■ REQUIRED ACTION ■
Reproduce the lines of the material below word for word, starting at the line that contains "Rank the categories" and ending at the end of the material. Omit the pictures from your answer.

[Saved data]

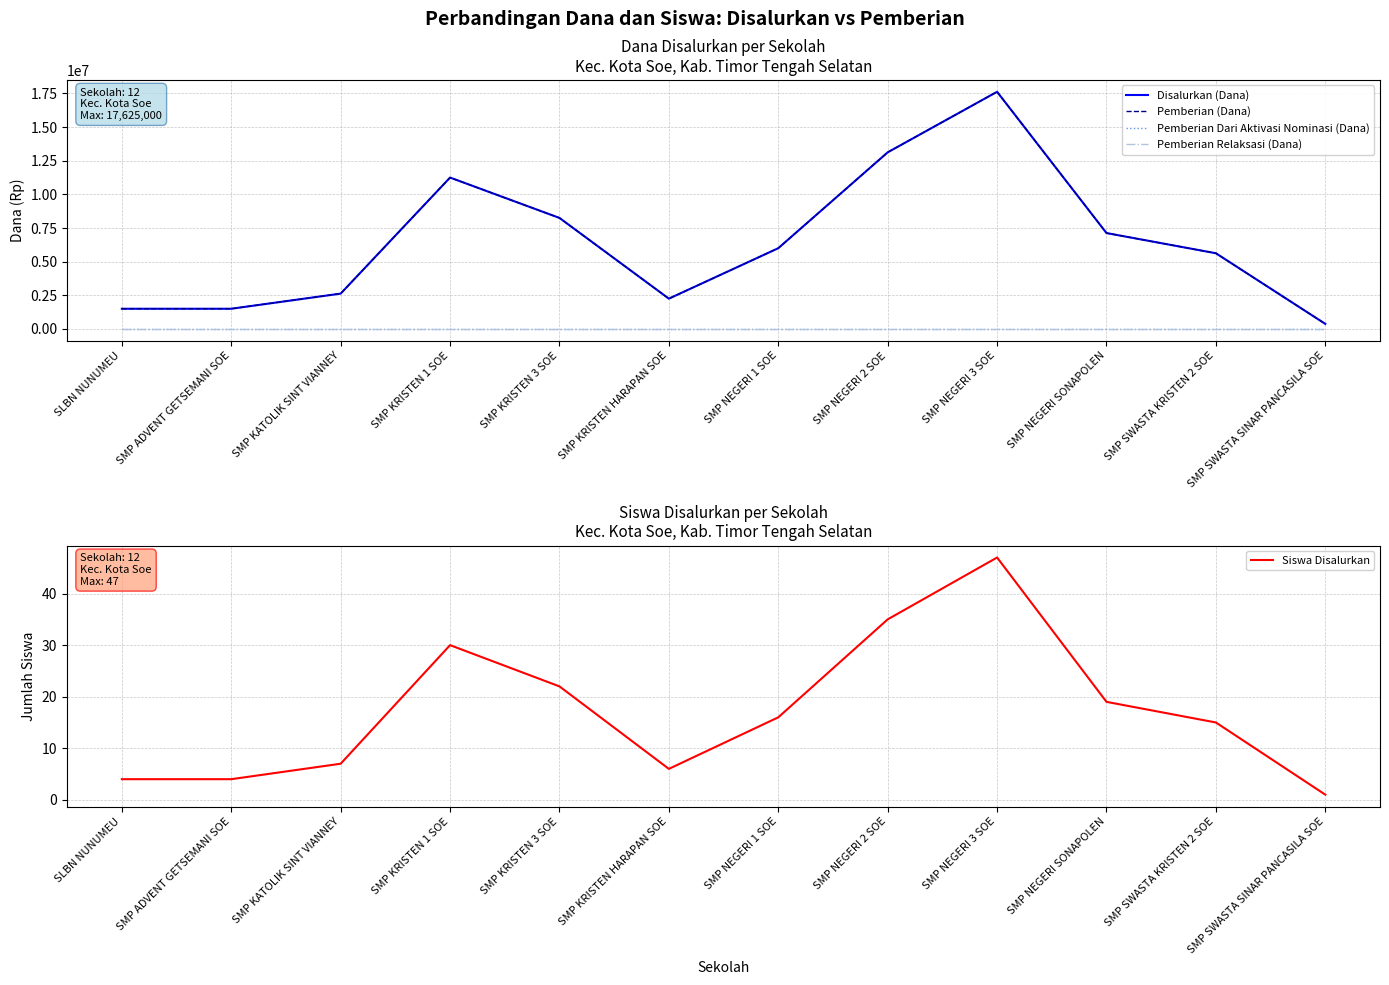

True or false: Disalurkan (Dana) and Siswa Disalurkan intersect in this chart.

False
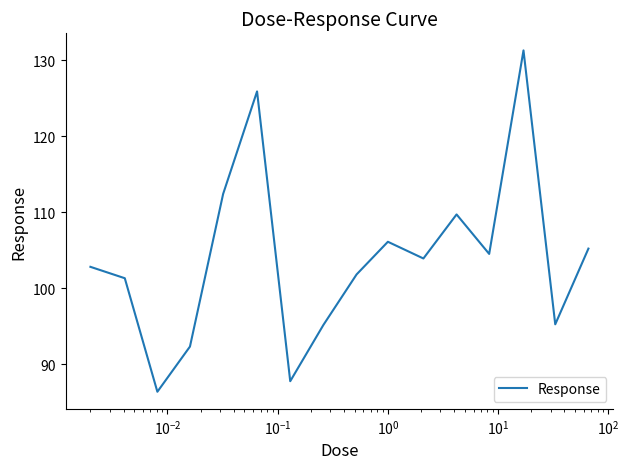

What is the greatest value displayed?

131.3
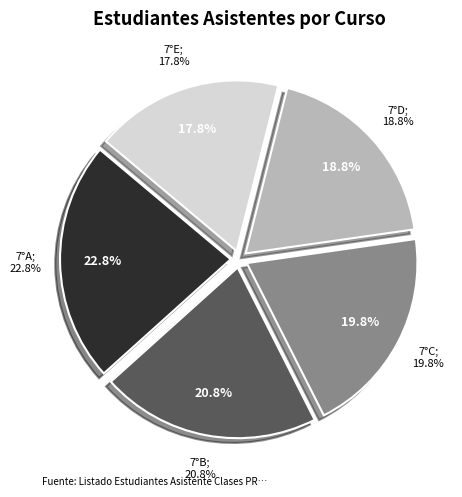

Rank the categories by value from highest to lowest.

7°A, 7°B, 7°C, 7°D, 7°E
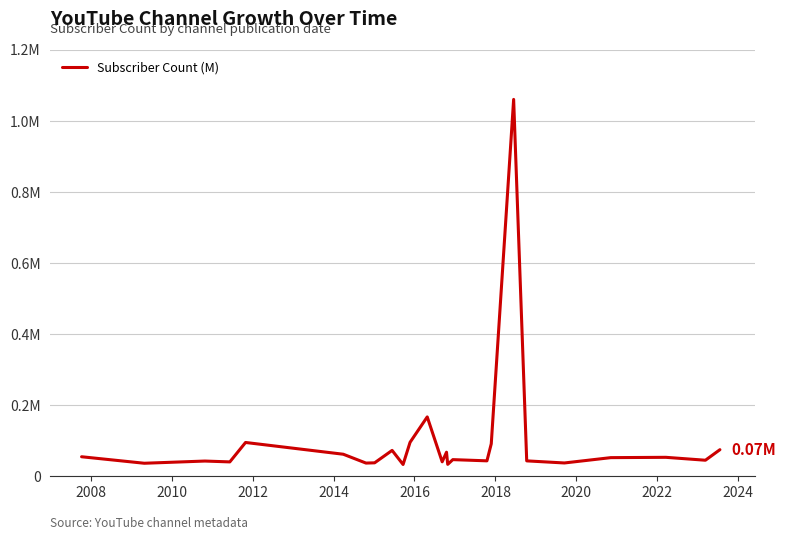

Is this an area chart (filled region under the line)?

No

■ REPLY TO THE EXERCISE ■
Rank the categories by value from highest to lowest.

7°A, 7°B, 7°C, 7°D, 7°E

Is this an area chart (filled region under the line)?

No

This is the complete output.